WORK ORDER
Reproduce word for word the items beginning at the line that contains "The chest and" and stopping after the line that contains "Answer: approximately 270°".

[EXTRACTED DATA Boundary: Start]

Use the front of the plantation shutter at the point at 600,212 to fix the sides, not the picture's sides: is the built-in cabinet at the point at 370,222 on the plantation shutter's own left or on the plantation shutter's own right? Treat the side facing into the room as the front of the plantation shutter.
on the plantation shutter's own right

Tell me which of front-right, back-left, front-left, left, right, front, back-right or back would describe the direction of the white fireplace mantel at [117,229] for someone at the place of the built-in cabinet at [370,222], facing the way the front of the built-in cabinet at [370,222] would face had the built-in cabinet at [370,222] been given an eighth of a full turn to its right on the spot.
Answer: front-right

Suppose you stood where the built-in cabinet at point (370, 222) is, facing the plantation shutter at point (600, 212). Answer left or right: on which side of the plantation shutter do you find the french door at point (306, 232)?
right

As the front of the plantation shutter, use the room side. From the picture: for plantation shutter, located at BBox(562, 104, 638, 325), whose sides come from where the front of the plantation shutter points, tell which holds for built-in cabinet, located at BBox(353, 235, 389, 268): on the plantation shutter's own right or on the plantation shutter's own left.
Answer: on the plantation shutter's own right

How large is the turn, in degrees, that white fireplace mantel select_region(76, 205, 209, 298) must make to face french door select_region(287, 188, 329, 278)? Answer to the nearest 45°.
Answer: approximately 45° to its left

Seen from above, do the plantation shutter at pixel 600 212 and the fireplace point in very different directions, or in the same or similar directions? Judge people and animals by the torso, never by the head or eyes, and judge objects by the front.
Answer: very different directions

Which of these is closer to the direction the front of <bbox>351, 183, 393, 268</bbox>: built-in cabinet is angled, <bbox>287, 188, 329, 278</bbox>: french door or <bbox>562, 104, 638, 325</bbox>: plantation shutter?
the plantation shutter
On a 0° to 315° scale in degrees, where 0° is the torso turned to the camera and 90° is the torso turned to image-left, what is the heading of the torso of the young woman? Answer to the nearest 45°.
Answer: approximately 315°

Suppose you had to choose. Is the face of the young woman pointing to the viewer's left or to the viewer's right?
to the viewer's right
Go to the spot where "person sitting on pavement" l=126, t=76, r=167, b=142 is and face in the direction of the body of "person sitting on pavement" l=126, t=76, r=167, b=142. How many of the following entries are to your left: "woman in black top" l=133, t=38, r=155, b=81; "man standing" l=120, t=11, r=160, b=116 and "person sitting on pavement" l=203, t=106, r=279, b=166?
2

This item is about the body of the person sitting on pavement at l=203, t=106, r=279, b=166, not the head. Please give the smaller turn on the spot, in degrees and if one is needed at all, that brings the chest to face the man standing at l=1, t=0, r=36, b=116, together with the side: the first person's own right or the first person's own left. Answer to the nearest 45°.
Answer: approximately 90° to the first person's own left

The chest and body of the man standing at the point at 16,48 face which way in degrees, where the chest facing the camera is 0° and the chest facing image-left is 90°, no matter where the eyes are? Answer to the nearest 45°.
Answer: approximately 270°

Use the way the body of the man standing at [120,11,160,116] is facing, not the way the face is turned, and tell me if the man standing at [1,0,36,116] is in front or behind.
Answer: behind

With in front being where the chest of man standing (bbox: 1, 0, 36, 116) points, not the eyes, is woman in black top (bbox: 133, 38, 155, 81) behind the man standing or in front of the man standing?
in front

[EXTRACTED DATA Boundary: End]

WRITTEN REPLY
The chest and body of the man standing at the point at 16,48 face which way in degrees, where the chest facing the camera is 0° and the chest facing image-left is 90°, no matter where the eyes are? Answer to the nearest 45°.
Answer: approximately 270°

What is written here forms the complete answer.